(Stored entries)
* * *

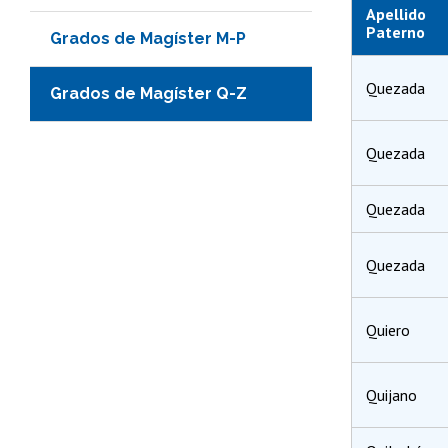
Apellido
Paterno
Grados de Magíster M-P
Quezada
Grados de Magíster Q-Z
Quezada
Quezada
Quezada
Quiero
Quijano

* * *

◆ **WORK TO COMPLETE**:
Please show, exactly as written, every line above that contains the word "Grados".

◆ **ANSWER BELOW**:
Grados de Magíster M-P
Grados de Magíster Q-Z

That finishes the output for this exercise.